I find Dorico note entry just fine, and before Dorico I worked in Musicator, then Finale, then Sibelius.

Certainly I think it is important for Steinberg to make a big push in education. Like you and dankreider I agree about people tending to stick with the apps they used in college.

Finale I think is secure for the foreseeable future in terms of its core base - too many publishing companies use it as the standard, too many established composers are so used to it that they wouldn’t even consider using anything else. However, given the way things have been, I am expecting Sibelius to be discontinued in ~5 years time. Avid doesn’t really seem to care about the product, and the Sibelius base isn’t as solid as Finale’s. If Avid continues to show that they don’t care by forcing yearly subscriptions in exchange for a few token surface features, users are not likely to stick with it in the long term and will jump ship (mainly to Dorico, I should think).

For me, the justification to composers who use Sibelius is really this: Sibelius is probably not going to exist a decade from now (my own opinion, but I think it has basis in reality). If you write a piece in 5 years that is your magnum opus, and someone 5 years later really wants to perform it but wants an instrument swapped or some other minor changes, what do you do? If you stuck it out with Sibelius too long, and the product is discontinued and can no longer run on a modern computer, you re-engrave it from scratch. What should be an hour of work becomes days of note entry and proofreading. Who wants to be stuck with that?

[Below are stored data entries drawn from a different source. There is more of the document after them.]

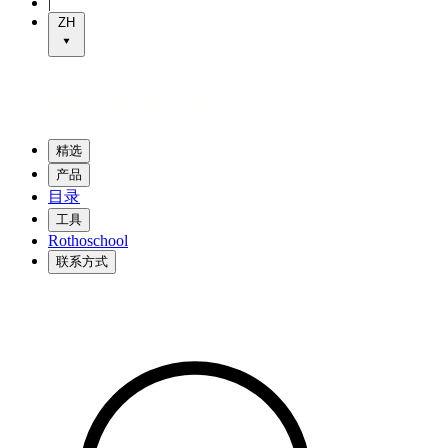
|
ZH
精选
产品
目录
工具
Rothoschool
联系方式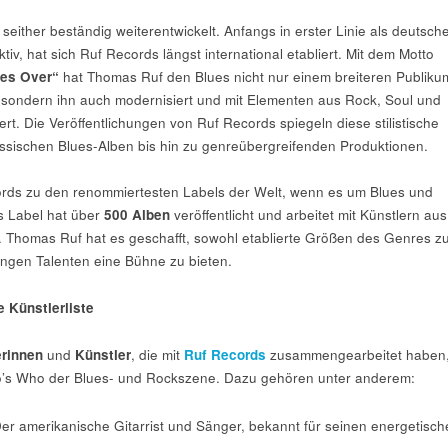
seither beständig weiterentwickelt. Anfangs in erster Linie als deutsch
iv, hat sich Ruf Records längst international etabliert. Mit dem Motto
es Over“
hat Thomas Ruf den Blues nicht nur einem breiteren Publiku
 sondern ihn auch modernisiert und mit Elementen aus Rock, Soul und
rt. Die Veröffentlichungen von Ruf Records spiegeln diese stilistische
klassischen Blues-Alben bis hin zu genreübergreifenden Produktionen.
ords zu den renommiertesten Labels der Welt, wenn es um Blues und
s Label hat über
500 Alben
veröffentlicht und arbeitet mit Künstlern aus
 Thomas Ruf hat es geschafft, sowohl etablierte Größen des Genres z
ngen Talenten eine Bühne zu bieten.
 Künstlerliste
erinnen
und
Künstler
, die mit
Ruf Records
zusammengearbeitet haben
Who’s Who der Blues- und Rockszene. Dazu gehören unter anderem:
Der amerikanische Gitarrist und Sänger, bekannt für seinen energetisc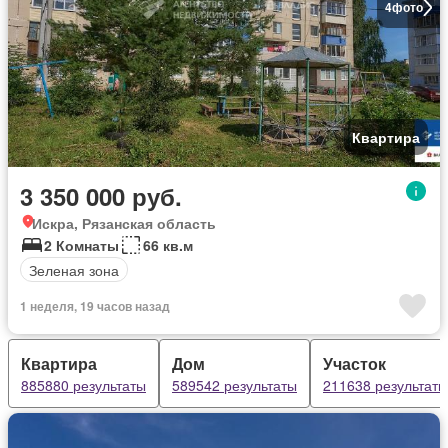
4
фото
Квартира
3 350 000 руб.
Искра, Рязанская область
2 Комнаты
66 кв.м
Зеленая зона
1 неделя, 19 часов назад
Квартира
Дом
Участок
885880 результаты
589542 результаты
211638 результаты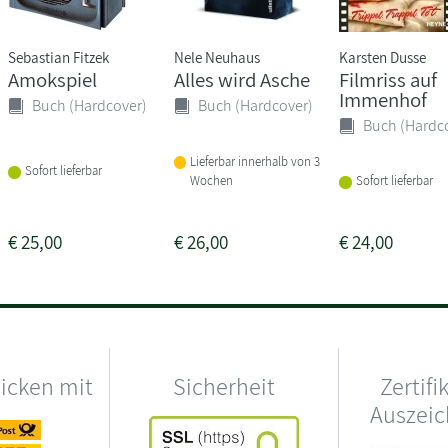
Sebastian Fitzek
Nele Neuhaus
Karsten Dusse
Amokspiel
Alles wird Asche
Filmriss auf
Immenhof
Buch (Hardcover)
Buch (Hardcover)
Buch (Hardc
Lieferbar innerhalb von 3
Sofort lieferbar
Wochen
Sofort lieferbar
€
25,00
€
26,00
€
24,00
hicken mit
Sicherheit
Zertifi
Auszei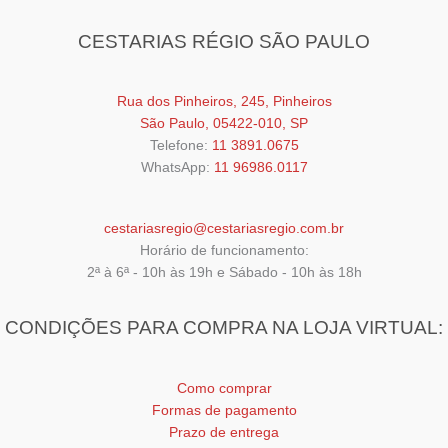
CESTARIAS RÉGIO SÃO PAULO
Rua dos Pinheiros, 245, Pinheiros
São Paulo, 05422-010, SP
Telefone:
11 3891.0675
WhatsApp:
11 96986.0117
cestariasregio@cestariasregio.com.br
Horário de funcionamento:
2ª à 6ª - 10h às 19h e Sábado - 10h às 18h
CONDIÇÕES PARA COMPRA NA LOJA VIRTUAL:
Como comprar
Formas de pagamento
Prazo de entrega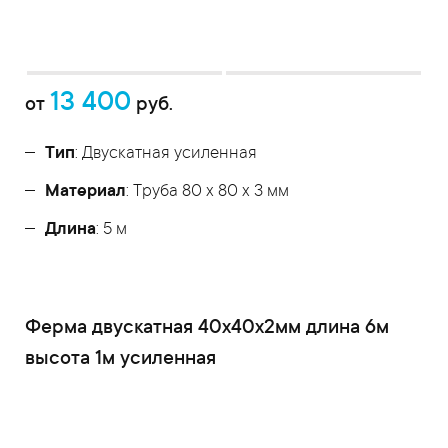
13 400
от
руб.
Тип
: Двускатная усиленная
Материал
: Труба 80 x 80 x 3 мм
Длина
: 5 м
Ферма двускатная 40x40x2мм длина 6м
высота 1м усиленная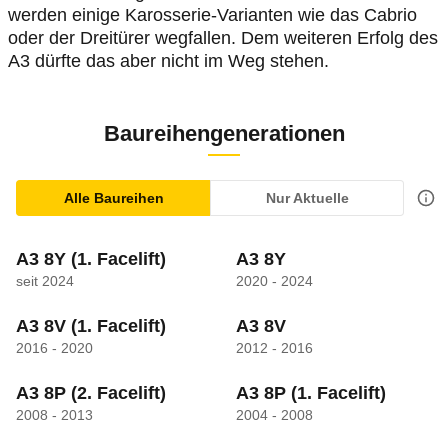
werden einige Karosserie-Varianten wie das Cabrio
oder der Dreitürer wegfallen. Dem weiteren Erfolg des
A3 dürfte das aber nicht im Weg stehen.
Baureihengenerationen
Alle Baureihen
Nur Aktuelle
A3 8Y
(1. Facelift)
A3 8Y
seit 2024
2020 - 2024
A3 8V
(1. Facelift)
A3 8V
2016 - 2020
2012 - 2016
A3 8P
(2. Facelift)
A3 8P
(1. Facelift)
2008 - 2013
2004 - 2008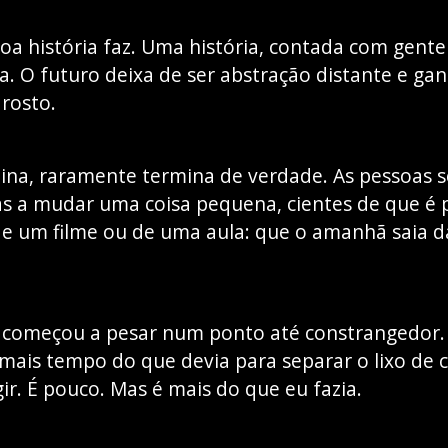
oa história faz. Uma história, contada com gente
a. O futuro deixa de ser abstração distante e ganh
rosto.
na, raramente termina de verdade. As pessoas 
s a mudar uma coisa pequena, cientes de que é p
 de um filme ou de uma aula: que o amanhã saia 
 começou a pesar num ponto até constrangedor.
i mais tempo do que devia para separar o lixo de
gir. É pouco. Mas é mais do que eu fazia.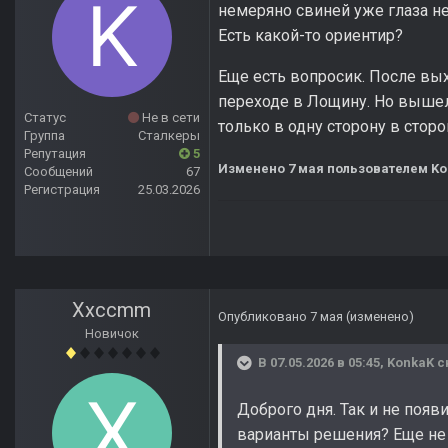
немеряно свиней уже глаза неку
Есть какой-то ориентир?
Еще есть вопросик. После вых
переходе в Лощину. Но вышел
Статус
Не в сети
только в одну сторону в стор
Группа
Сталкеры
Репутация
5
Изменено
7 мая
пользователем Ko
Сообщений
67
Регистрация
25.03.2026
Xxccmm
Опубликовано
7 мая
(изменено)
Новичок
В 07.05.2026 в 05:45,
KonkaK
с
Доброго дня. Так и не появ
варианты решения? Еще не м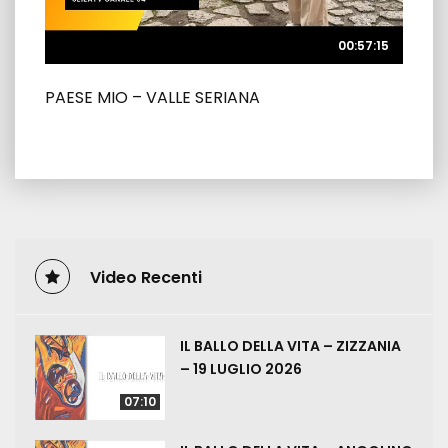
00:57:15
00:57:15
PAESE MIO – VALLE SERIANA
Video Recenti
IL BALLO DELLA VITA – ZIZZANIA
– 19 LUGLIO 2026
07:10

I just did a quick MusicXML export / import from Sib to Dorico 3.

I think it looks overall a lot better than when I’ve done this in the past, however it lost the tempo and all pizz / arco (stripped).

I’ve been told that stripping unknown stuff was fixed in 2.2, but clearly not.

Extra painful too, when you have to click on the pizz button for each note (can’t just select 5 staves and click on pizz). I have to say I really like and heavily use Sibelius multi-stave editing features.

Playback in Dorico is odd too, it insists on shortening the last note under a slur. Sigh. No matter what playback timing options I choose. So I can’t make it sound right, which makes it a non-starter for mock-ups for me. Oh well at least Dorico is moving rapidly and it will get there eventually!

You can do this now. Press enter to activate the caret. Shift-down arrow to select the staves below. Shift-P and type pizz. and press enter. You get pizz. on all those staves at once.

adrien, a couple things regarding XML import.

  • playing techniques don’t import, that’s correct. Not really Dorico’s fault; they’re just a completely different thing in Sibelius.
  • tempos should not be lost. I wonder about your import settings in Preferences.

Really??? A 3.0 feature?

Edit: ah, of course. The new multi-staff input. Brilliant.

ok thanks!

Also I tried again but with exporting using dolet. This time it transferred over the tempo. But still stripped pizz / arco. Dorico REALLY needs to not do this, it adds all sorts of problems to make sure we get them all back in the right place etc etc. I feel like I’m banging my head against a wall this is about the 5th time I’ve complained about that problem.

Playing techniques will never be accurately conveyed using XML, and this isn’t Dorico’s fault.

I understand that playing techniques in Sibelius are just text.

But Dorico needs to stop making this our problem when it’s perfectly capable of fixing it. Even importing it as text would be 10000% better because at least then I would know WHERE I need to put them back in. Stripping is insane. Eventually they will discover I’m right about this and fix it.

Have you explored the import options? There is the option to import text objects. Might work.

Now my previous comment about “that’ll never happen” may end up sounding a bit silly. Who knows.

I’ll take a look thanks for the pointer

I turned on importing text items. Made no difference. Turns out it’s not exported as text but directions.


SURELY Dorico can make use of this. It’s not like pizz is some arcane never-seen directive.